Perhaps you are familiar with the book Carry On, Mr. Bowditch by Jean Lee Latham.
Carry On, Mr. Bowditch is the story of an early American merchant who spends quite a bit of his time at sea. As Mr. Bowditch sails around the world selling his wares, he teaches himself various languages. He begins with Latin. After Latin, he teaches himself Portuguese, Spanish, and French.
How does he do it?
He uses a trick we can all imitate. It’s a rather simple trick. I have used the same trick to teach myself Latin, Greek, and Spanish. These days, I am using it again to teach myself Italian and French.
So, what was the trick?
Simple. Read the Bible in another language.
Modern educators tend to complicate things. When we begin to learn a new language, the educators rush in. They tell us that we need flashcards, videos, podcasts, books, audiobooks, notebooks, apps, posters, wall charts, immersion classes, grammar classes, and trips abroad.
The truth is, learning a new language is not as complicated as we like to think it is. Nathaniel Bowditch was on to something. It really does require only three cheap items: a dictionary, a grammar book, and the Bible.
I would add one thing to the list. I would add audio training.
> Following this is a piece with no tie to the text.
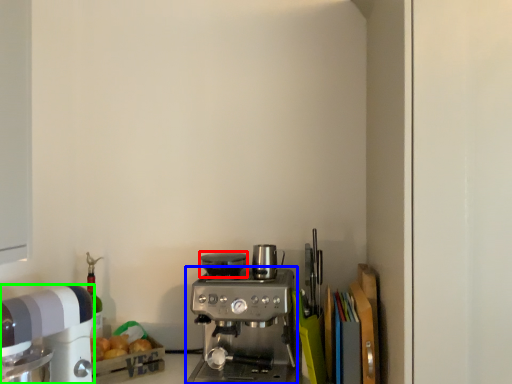
Question: Which is farther away from appliance (highlighted by a red box)? coffee maker (highlighted by a blue box) or kitchen appliance (highlighted by a green box)?

Choices:
 (A) coffee maker
 (B) kitchen appliance

Answer: (B)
Nathaniel Bowditch did not have this in the 1700s, but we have it these days, and we should use it.
Until recently, there was almost no audio content available for Latin. This changed in 2011, when www.FaithComesByHearing.com released www.bible.is. Here you will find the entire New Testament, fully dramatized as an audio book, in Latin, for free! Thanks to www.bible.is, you now have access to a massive Latin audio book. This is significant, because such an audio book has never been available in Latin before.
For Christian students, this is fantastic news. You should be reading the Bible daily anyway, and now you will be able to read the Bible and learn Latin at the same time.
But what if you are not a Christian?
You should listen to the Bible anyway.
The Bible has influenced our world profoundly. It is impossible to estimate the impact this book has had in our world. To be ignorant of the Bible is to be ignorant of the most influential book on the planet.
Just as you cannot fully understand the history of the Middle East without reading the Koran, you simply cannot fully understand the history of our world without some knowledge of the Bible. Its impact is undeniable.
There are other practical reasons to listen to the Bible in Latin.
First of all, the free audio version is the most audio content you will find in Latin. I have personally scoured the Internet looking for audio content in Latin. Until the release of www.bible.is, I was only able to find snippets. Nothing comprehensive was available.
Second, the Bible is written at, roughly, a sixth-grade reading level. This makes it a perfect first book in Latin.
Third, the Bible exists in so many other languages. Do you already speak French? Read the Bible in Latin and French simultaneously. Your understanding of French and Latin will grow.
How exactly do you do this?
Simple. Spend an hour or so just listening to one of the four Gospels every day. You may understand nothing in the beginning. It doesn’t matter. Do it anyway. In time, you will understand.
Each day, spend a half hour to an hour studying the grammar book. By the end of one year, after working through the Latin grammar, listening to the Bible in Latin, and consulting the Latin dictionary as you go, you will understand most of what you hear.
Oh, there is one more thing Nathaniel Bowditch had that you are going to need. Though it is never mentioned in the book, it is there, all right: he had grit.
Latin is not an easy language to learn. He stuck to it. He chose not to give up when it was difficult. You, too, are going to need a heavy dose of grit as you learn Latin.
Combine a Latin grammar, a Latin dictionary, a Latin Bible, and a good dose of grit, and you could be reading in Latin by next summer.